▶ Instruction 1
Write out everything in the triangle congruence problem from "# Write a proof" down to "both AD and BE.", word for word.
▶ Instruction 2
Continue the triangle congruence problem from where it stops.
BEGIN Passage provided
Question

# Write a proof for the following \overline{AB}\cong \overline{DE} and C is the midpoint of both \overline{AB}\ and\ \overline{BE}

Similarity
Write a proof for the following:
Given $$\displaystyle\overline{{{A}{B}}}\stackrel{\sim}{=}\overline{{{D}{E}}}$$ and C is the midpoint of both $$\displaystyle\overline{{{A}{B}}}\ {\quad\text{and}\quad}\ \overline{{{B}{E}}}$$.
Prove: $$\displaystyle\triangle{A}{B}{C}\stackrel{\sim}{=}\triangle{D}{E}{C}$$.

2021-08-10
Step 1
$$\displaystyle{A}{B}\stackrel{\sim}{=}{D}{E}$$ and C is the mid point of both AD and BE.
END Passage provided
BEGIN Data for analysis
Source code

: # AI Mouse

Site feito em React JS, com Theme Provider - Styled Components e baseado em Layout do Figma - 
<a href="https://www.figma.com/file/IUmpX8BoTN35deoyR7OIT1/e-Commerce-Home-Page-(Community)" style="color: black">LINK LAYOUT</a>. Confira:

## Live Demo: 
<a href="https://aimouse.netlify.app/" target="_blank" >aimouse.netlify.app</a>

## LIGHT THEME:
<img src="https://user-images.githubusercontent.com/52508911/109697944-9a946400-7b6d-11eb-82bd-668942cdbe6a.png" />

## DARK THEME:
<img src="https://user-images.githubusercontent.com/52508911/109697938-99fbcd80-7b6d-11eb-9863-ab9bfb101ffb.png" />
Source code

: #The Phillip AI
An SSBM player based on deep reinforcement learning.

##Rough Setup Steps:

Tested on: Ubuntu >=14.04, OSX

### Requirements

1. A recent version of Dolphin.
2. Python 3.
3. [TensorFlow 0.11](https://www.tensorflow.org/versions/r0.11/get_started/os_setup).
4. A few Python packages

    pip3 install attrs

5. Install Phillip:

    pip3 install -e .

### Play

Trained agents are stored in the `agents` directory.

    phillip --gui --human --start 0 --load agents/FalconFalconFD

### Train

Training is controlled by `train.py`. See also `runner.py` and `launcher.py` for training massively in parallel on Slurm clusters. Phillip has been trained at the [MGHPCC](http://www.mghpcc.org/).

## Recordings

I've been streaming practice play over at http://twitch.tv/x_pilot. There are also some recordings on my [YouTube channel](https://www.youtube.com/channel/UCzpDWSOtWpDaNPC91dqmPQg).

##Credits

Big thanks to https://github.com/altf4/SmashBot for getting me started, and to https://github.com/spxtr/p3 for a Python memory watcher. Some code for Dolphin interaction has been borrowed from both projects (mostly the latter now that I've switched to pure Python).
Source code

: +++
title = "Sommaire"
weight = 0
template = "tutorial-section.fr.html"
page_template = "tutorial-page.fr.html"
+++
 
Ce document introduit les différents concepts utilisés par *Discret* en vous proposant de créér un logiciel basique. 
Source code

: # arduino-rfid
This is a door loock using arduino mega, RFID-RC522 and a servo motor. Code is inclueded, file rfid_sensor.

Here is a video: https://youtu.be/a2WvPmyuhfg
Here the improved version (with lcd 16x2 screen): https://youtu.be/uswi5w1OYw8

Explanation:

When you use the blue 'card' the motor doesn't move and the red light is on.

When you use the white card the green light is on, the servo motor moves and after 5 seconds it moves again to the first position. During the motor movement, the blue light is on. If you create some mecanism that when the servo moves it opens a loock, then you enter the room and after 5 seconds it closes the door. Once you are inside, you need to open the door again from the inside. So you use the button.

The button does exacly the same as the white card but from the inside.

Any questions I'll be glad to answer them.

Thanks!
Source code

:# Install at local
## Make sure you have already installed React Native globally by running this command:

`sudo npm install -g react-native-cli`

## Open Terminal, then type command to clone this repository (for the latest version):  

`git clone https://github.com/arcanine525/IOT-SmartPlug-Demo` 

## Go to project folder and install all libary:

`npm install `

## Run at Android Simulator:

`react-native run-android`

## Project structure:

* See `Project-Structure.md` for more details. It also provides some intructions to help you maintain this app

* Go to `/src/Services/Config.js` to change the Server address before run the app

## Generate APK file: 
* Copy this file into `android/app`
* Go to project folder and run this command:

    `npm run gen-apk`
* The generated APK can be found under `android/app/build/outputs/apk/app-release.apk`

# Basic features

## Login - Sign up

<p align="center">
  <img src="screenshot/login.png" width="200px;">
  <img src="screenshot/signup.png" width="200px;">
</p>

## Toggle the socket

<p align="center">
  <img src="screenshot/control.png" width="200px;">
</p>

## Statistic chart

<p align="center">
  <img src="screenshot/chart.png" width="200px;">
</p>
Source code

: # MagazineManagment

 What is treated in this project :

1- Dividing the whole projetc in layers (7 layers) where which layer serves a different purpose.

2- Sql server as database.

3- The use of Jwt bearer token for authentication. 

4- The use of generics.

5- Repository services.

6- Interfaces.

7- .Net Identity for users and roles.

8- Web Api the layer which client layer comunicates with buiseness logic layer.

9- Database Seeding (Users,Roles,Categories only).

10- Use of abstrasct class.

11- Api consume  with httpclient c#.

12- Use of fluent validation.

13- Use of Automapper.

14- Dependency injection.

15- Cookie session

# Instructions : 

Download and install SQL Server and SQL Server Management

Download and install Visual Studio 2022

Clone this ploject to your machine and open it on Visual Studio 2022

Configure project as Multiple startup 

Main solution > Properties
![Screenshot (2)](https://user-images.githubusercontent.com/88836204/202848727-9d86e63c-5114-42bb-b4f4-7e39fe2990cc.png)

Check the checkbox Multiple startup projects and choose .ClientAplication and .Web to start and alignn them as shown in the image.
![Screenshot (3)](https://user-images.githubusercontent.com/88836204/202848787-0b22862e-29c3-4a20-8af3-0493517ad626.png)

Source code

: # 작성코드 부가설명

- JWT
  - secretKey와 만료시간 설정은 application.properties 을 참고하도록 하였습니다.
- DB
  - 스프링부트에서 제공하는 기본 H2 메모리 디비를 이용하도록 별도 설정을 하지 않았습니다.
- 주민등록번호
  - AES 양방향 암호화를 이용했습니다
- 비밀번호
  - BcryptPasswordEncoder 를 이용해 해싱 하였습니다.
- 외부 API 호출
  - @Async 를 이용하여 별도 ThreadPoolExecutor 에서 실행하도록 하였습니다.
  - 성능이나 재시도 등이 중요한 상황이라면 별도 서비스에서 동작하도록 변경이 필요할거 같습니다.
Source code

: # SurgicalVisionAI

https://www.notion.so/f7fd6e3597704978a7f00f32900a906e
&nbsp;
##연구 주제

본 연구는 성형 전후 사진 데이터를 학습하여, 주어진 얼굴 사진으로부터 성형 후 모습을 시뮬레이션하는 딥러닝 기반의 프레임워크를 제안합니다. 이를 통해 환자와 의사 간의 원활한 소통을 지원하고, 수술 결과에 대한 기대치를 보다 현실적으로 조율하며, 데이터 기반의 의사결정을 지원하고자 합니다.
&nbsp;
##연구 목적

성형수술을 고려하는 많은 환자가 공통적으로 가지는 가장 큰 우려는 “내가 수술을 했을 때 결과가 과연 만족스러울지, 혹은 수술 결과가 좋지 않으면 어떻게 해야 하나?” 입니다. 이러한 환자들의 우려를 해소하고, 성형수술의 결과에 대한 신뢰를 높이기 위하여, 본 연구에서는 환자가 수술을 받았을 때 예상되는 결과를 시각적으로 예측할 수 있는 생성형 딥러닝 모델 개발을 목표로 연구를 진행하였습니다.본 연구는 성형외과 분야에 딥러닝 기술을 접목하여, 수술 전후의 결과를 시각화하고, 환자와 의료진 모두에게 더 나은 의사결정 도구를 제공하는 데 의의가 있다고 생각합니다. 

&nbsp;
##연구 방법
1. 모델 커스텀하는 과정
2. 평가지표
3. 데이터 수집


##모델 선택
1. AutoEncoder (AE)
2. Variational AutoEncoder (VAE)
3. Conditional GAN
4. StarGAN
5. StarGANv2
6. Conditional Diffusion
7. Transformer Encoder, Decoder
END Data for analysis
▶ Task output 1
# Write a proof for the following \overline{AB}\cong \overline{DE} and C is the midpoint of both \overline{AB}\ and\ \overline{BE}

Similarity
Write a proof for the following:
Given $$\displaystyle\overline{{{A}{B}}}\stackrel{\sim}{=}\overline{{{D}{E}}}$$ and C is the midpoint of both $$\displaystyle\overline{{{A}{B}}}\ {\quad\text{and}\quad}\ \overline{{{B}{E}}}$$.
Prove: $$\displaystyle\triangle{A}{B}{C}\stackrel{\sim}{=}\triangle{D}{E}{C}$$.

2021-08-10
Step 1
$$\displaystyle{A}{B}\stackrel{\sim}{=}{D}{E}$$ and C is the mid point of both AD and BE.

▶ Task output 2
Now
AC=DC...(1) ($$\displaystyle\because$$ C is mid point of AD)
CE=BC...(2) ($$\displaystyle\because$$ C is the mid point of BE)
$$\displaystyle\angle{A}{C}{B}=\angle{B}{C}{E}$$...(3) ($$\displaystyle\because$$ vertically opposite $$\displaystyle\angle{s}$$)
Also $$\displaystyle{A}{B}\stackrel{\sim}{=}{D}{E}$$...(4) (Given)
Step 2
Therefore from (1), (2) and (4)
$$\displaystyle\triangle{A}{B}{C}\stackrel{\sim}{=}\triangle{D}{E}{C}$$ (by SSS similarity)
Also from (1), (2) and (4)
$$\displaystyle\triangle{A}{B}{C}\stackrel{\sim}{=}\triangle{D}{E}{C}$$ (by SAS similarity)